Linux's standard tools go far beyond NT's. Linux includes an Internet mail server module, a multitude of IP routing protocols, a high-powered graphical paint and draw program, a Samba module that lets the OS attach to an NT file server or to appear as an NT file server, and a basic firewall tool. Furthermore, these tools are reliable because Linux developers ported the code for the tools from UNIX programs that millions of people have used for many years. For example, Linux's DNS server module tool comes from the Berkeley Internet Name Domain (BIND) code that UNIX has used in various forms since the mid-1980s to run the worldwide DNS hierarchy.

Remote Control
The difficulty of remotely administering an NT server has always irritated me. Clever administrators have learned tricks such as using Remote Command (RCMD) with regini or regedit. However, in NT, the remote administration experience is quite different from the local administration experience. Each type of administration requires you to learn a separate set of tools. This requirement makes sense because PC OSs have always been tightly bound to the local keyboard and display. In fact, until recently, most PCs weren't networked and therefore didn't need to interact with other keyboards or screens.

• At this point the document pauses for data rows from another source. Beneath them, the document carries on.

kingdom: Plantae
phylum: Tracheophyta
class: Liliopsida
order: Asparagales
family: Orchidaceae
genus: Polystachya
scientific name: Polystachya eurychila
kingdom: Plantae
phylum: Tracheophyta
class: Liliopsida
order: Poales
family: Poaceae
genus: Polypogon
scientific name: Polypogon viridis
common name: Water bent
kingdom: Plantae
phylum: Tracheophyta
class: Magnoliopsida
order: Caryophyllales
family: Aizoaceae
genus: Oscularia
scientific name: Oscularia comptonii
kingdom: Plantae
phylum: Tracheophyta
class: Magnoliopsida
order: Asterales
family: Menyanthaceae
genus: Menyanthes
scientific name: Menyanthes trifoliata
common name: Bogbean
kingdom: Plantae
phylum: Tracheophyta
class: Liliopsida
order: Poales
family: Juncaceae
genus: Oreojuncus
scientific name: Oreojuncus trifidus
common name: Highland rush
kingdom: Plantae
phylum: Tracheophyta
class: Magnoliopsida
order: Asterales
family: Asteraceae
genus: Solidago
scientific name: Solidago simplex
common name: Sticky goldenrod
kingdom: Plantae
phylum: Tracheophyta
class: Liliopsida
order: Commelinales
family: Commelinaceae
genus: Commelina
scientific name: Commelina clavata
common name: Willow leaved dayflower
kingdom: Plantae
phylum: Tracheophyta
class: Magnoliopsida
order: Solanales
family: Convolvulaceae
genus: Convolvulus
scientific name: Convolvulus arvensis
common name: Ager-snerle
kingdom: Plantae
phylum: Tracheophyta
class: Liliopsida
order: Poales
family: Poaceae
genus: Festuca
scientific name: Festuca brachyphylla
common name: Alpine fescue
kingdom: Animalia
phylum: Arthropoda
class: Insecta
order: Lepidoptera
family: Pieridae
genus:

Linux's UNIX roots come in handy in the remote-control arena. The original UNIX machines were expensive minicomputers with terminals attached through serial ports. The only difference between a local and remote connection was that local connections tended to be faster (4800bps to 19,200bps) than dial-up connections (110bps, 300bps, or 1200bps). But the software to communicate through a serial port is the same whether the port connects to a terminal directly or through a pair of modems and a phone line. Even now, after UNIX has gained a GUI, starting a graphical session remains as easy on a distant machine as it is on a local machine (assuming you have permissions to start a session on the remote machine). Thus, if you need to administer a Linux machine in another country, you need only telnet to the machine. But if you need to administer an NT server in another country, you must travel to the machine.

Not Without Its Faults
Despite Linux's benefits over NT, the OS isn't all wine (WINE, another free Linux tool, is a subsystem that lets you run Windows programs under Linux) and roses. In my next column, I'll discuss some of Linux's weaknesses.